--- WHAT YOU ARE ASKED TO DO ---
Your answer must be an exact copy of the records below, with every picture left out.

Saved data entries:
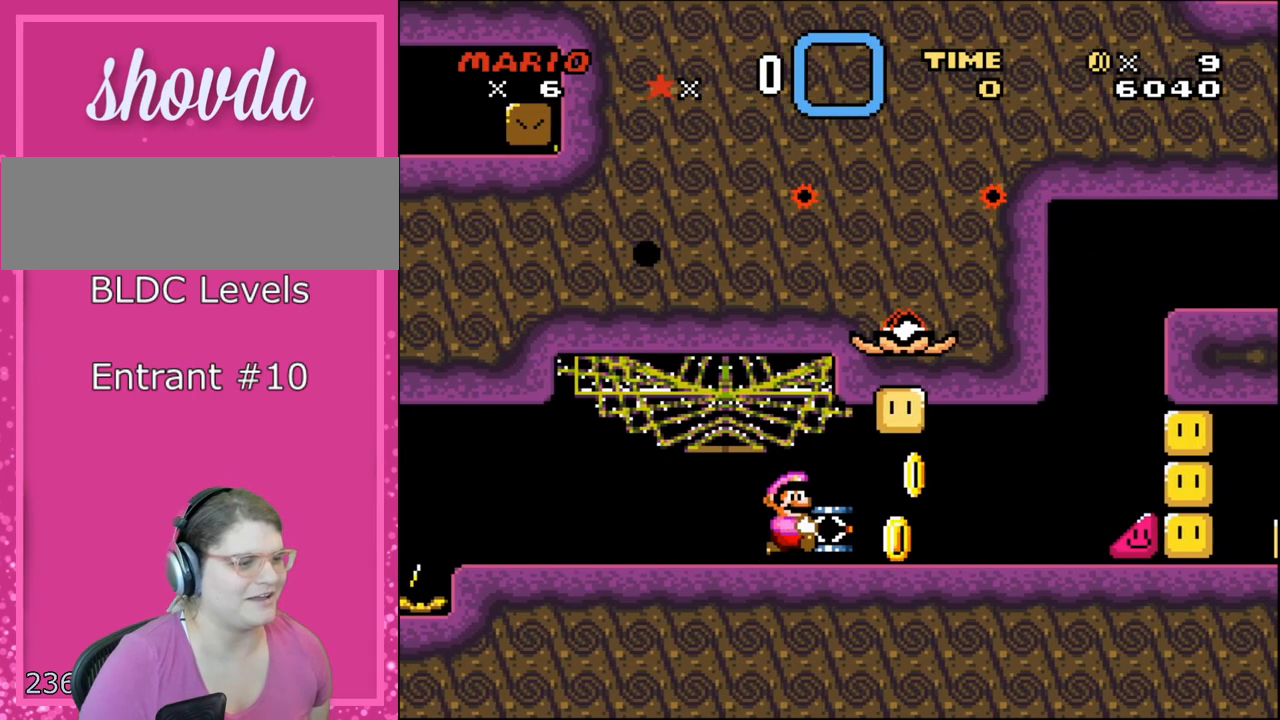
{"buttons": ["Y", "DPAD_RIGHT"], "events": []}
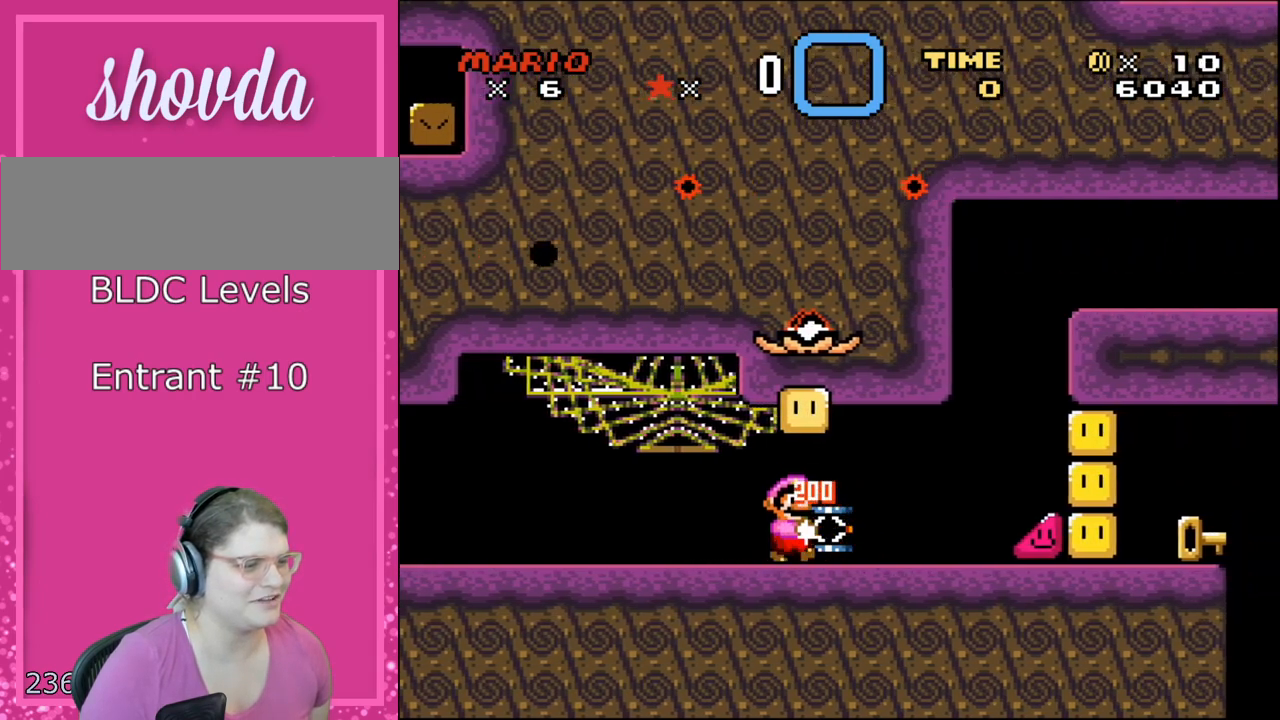
{"buttons": ["Y", "DPAD_RIGHT"], "events": []}
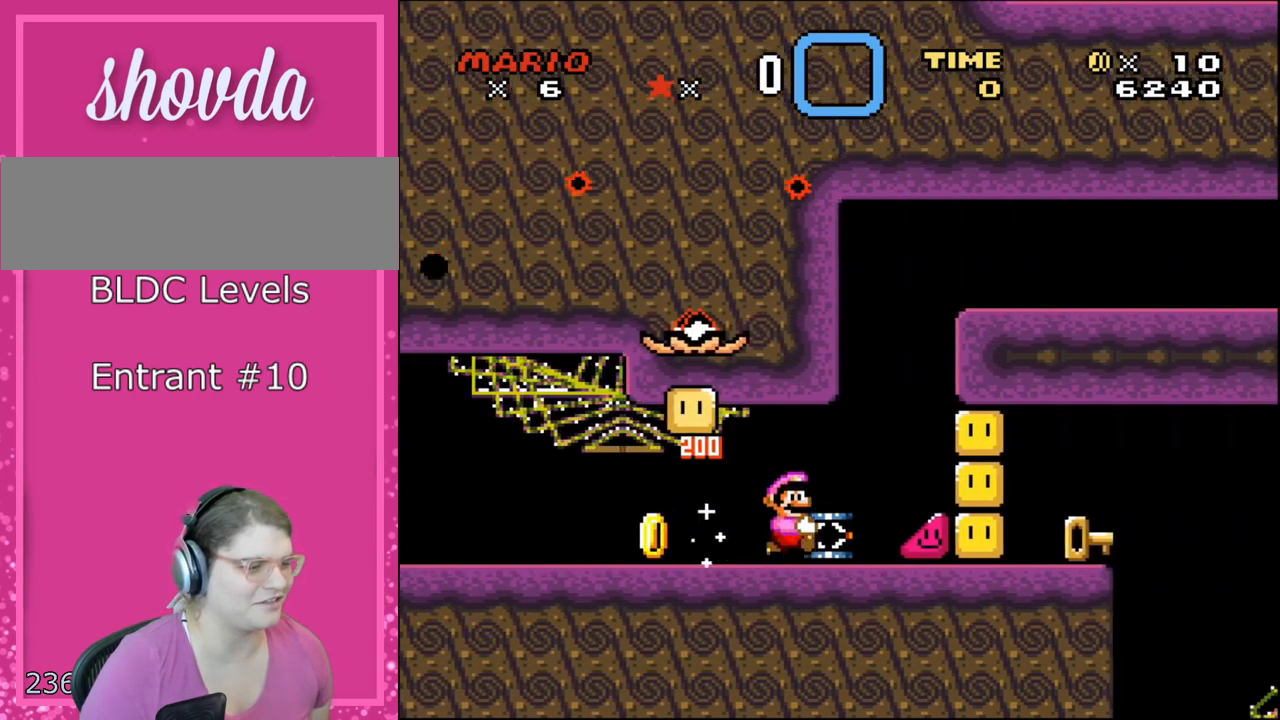
{"buttons": ["Y"], "events": [[133, "DPAD_DOWN", "down"], [133, "DPAD_RIGHT", "up"], [167, "DPAD_DOWN", "up"], [183, "DPAD_LEFT", "down"], [383, "DPAD_LEFT", "up"]]}
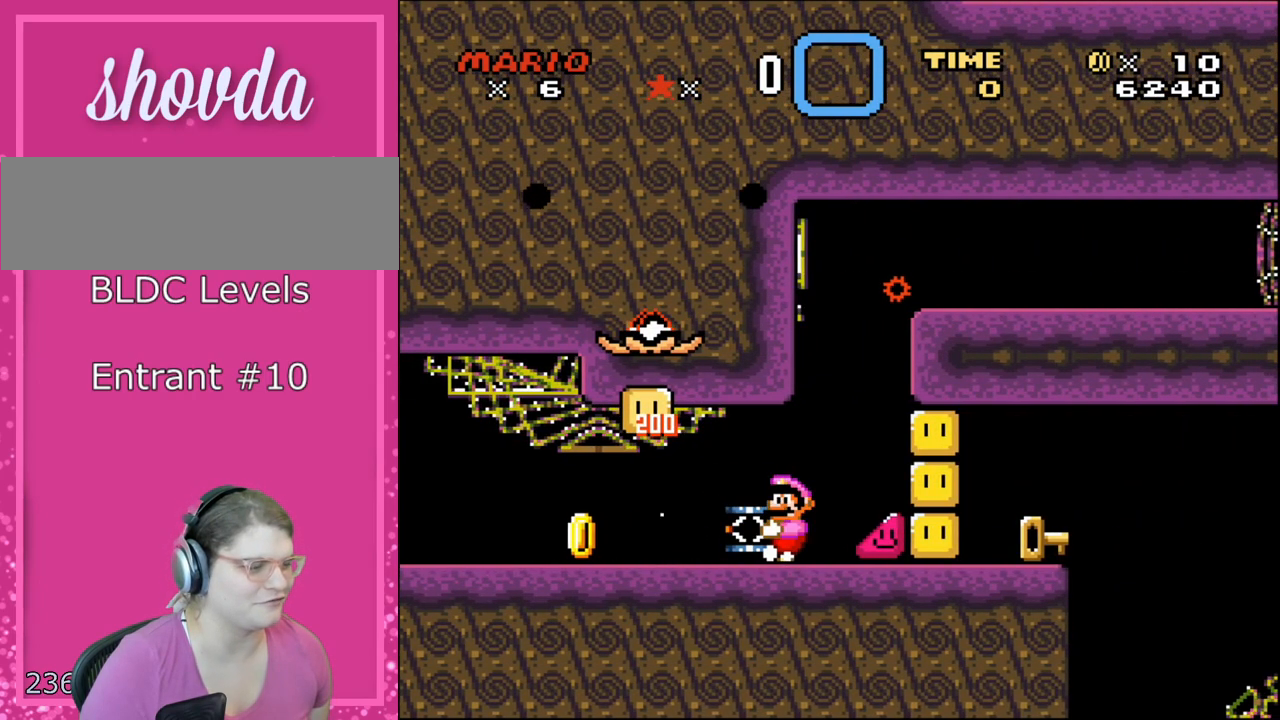
{"buttons": ["Y", "DPAD_RIGHT"], "events": [[183, "DPAD_LEFT", "down"], [217, "Y", "up"], [283, "DPAD_LEFT", "up"], [433, "Y", "down"], [500, "DPAD_RIGHT", "down"]]}
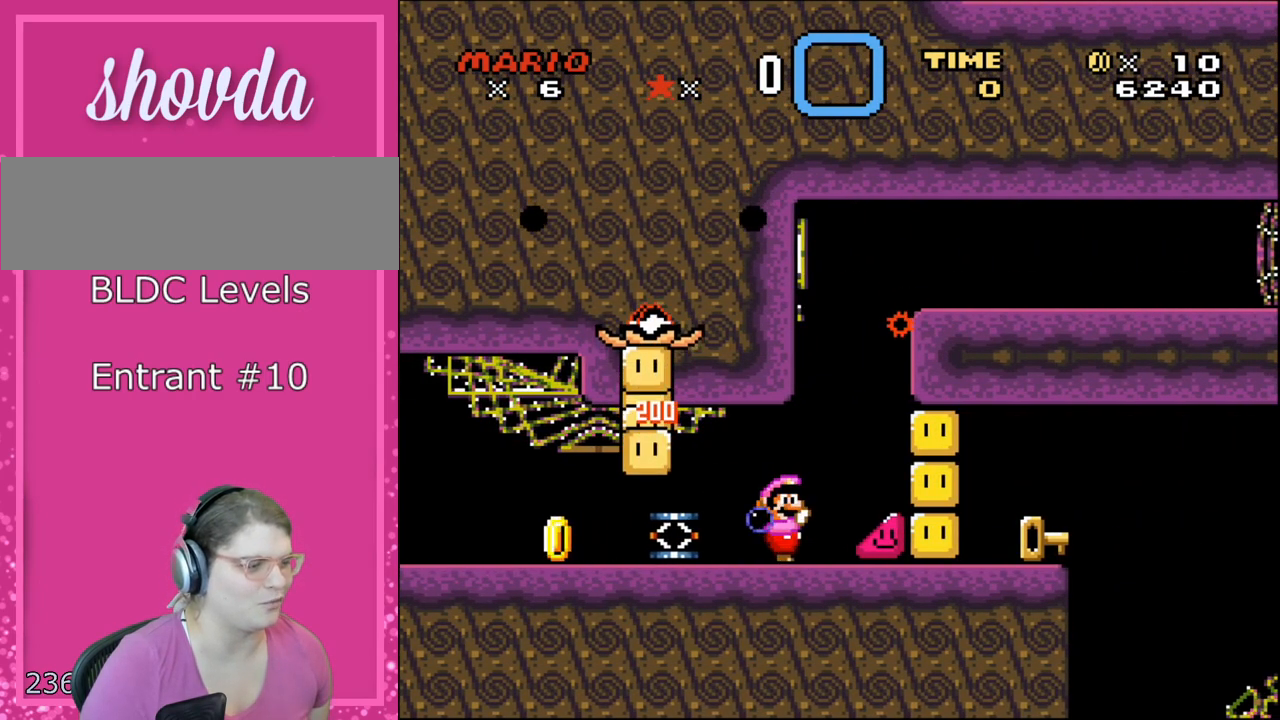
{"buttons": ["DPAD_RIGHT"], "events": [[167, "DPAD_RIGHT", "up"], [317, "Y", "up"], [367, "DPAD_RIGHT", "down"], [367, "Y", "down"], [500, "Y", "up"]]}
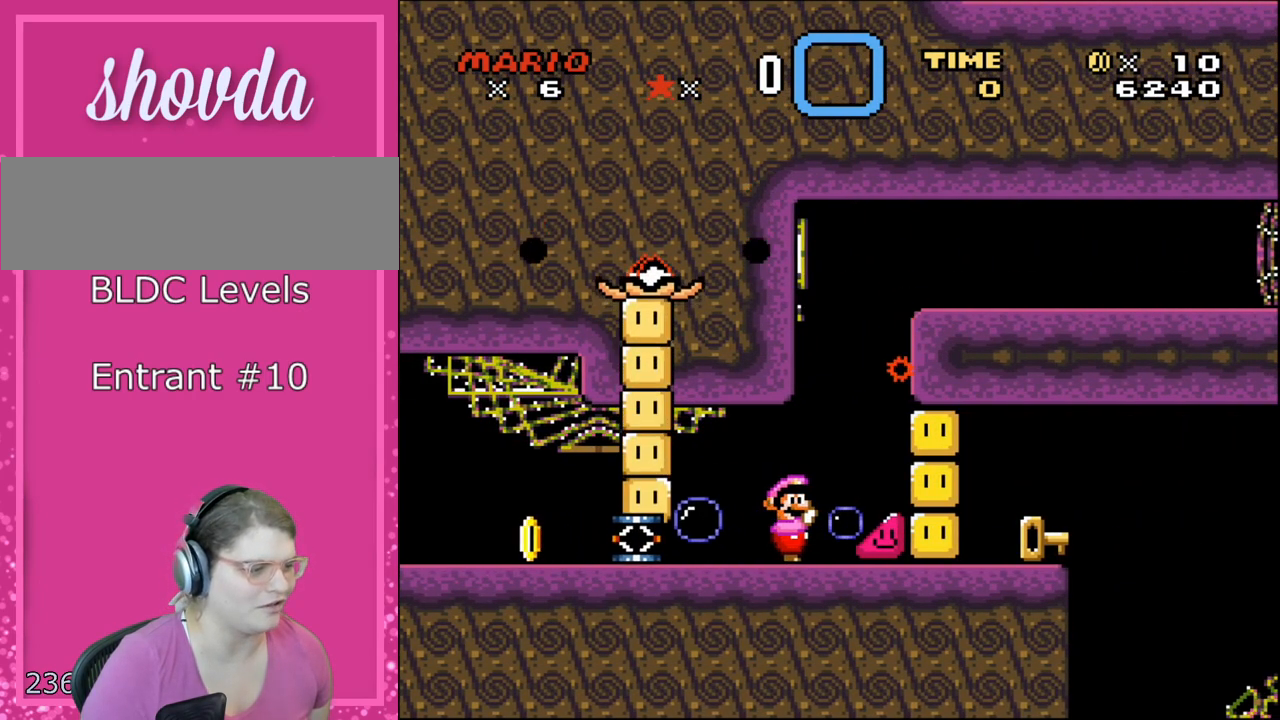
{"buttons": ["Y"], "events": [[117, "DPAD_RIGHT", "up"], [117, "Y", "down"], [217, "Y", "up"], [317, "Y", "down"], [417, "Y", "up"], [467, "Y", "down"]]}
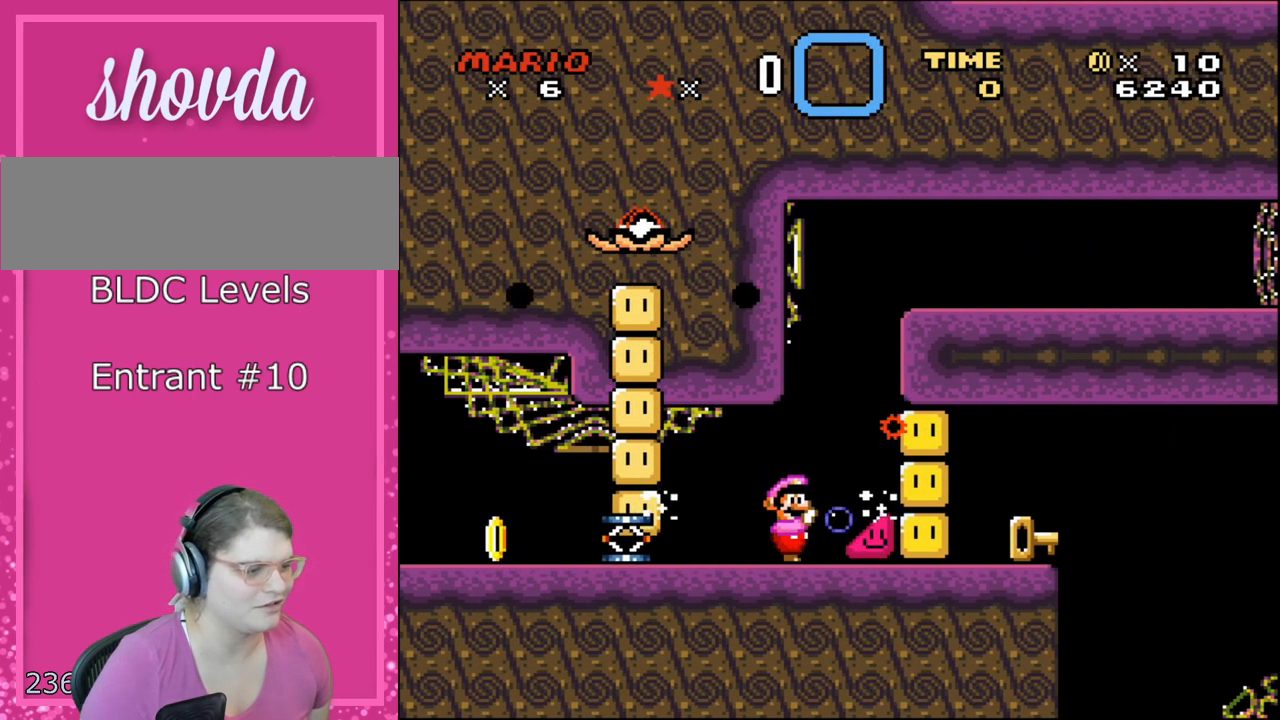
{"buttons": ["Y", "DPAD_LEFT"], "events": [[100, "Y", "up"], [150, "Y", "down"], [250, "Y", "up"], [350, "Y", "down"], [433, "DPAD_LEFT", "down"]]}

--- EXERCISE ANSWER ---
{"buttons": ["Y", "DPAD_RIGHT"], "events": []}
{"buttons": ["Y", "DPAD_RIGHT"], "events": []}
{"buttons": ["Y"], "events": [[133, "DPAD_DOWN", "down"], [133, "DPAD_RIGHT", "up"], [167, "DPAD_DOWN", "up"], [183, "DPAD_LEFT", "down"], [383, "DPAD_LEFT", "up"]]}
{"buttons": ["Y", "DPAD_RIGHT"], "events": [[183, "DPAD_LEFT", "down"], [217, "Y", "up"], [283, "DPAD_LEFT", "up"], [433, "Y", "down"], [500, "DPAD_RIGHT", "down"]]}
{"buttons": ["DPAD_RIGHT"], "events": [[167, "DPAD_RIGHT", "up"], [317, "Y", "up"], [367, "DPAD_RIGHT", "down"], [367, "Y", "down"], [500, "Y", "up"]]}
{"buttons": ["Y"], "events": [[117, "DPAD_RIGHT", "up"], [117, "Y", "down"], [217, "Y", "up"], [317, "Y", "down"], [417, "Y", "up"], [467, "Y", "down"]]}
{"buttons": ["Y", "DPAD_LEFT"], "events": [[100, "Y", "up"], [150, "Y", "down"], [250, "Y", "up"], [350, "Y", "down"], [433, "DPAD_LEFT", "down"]]}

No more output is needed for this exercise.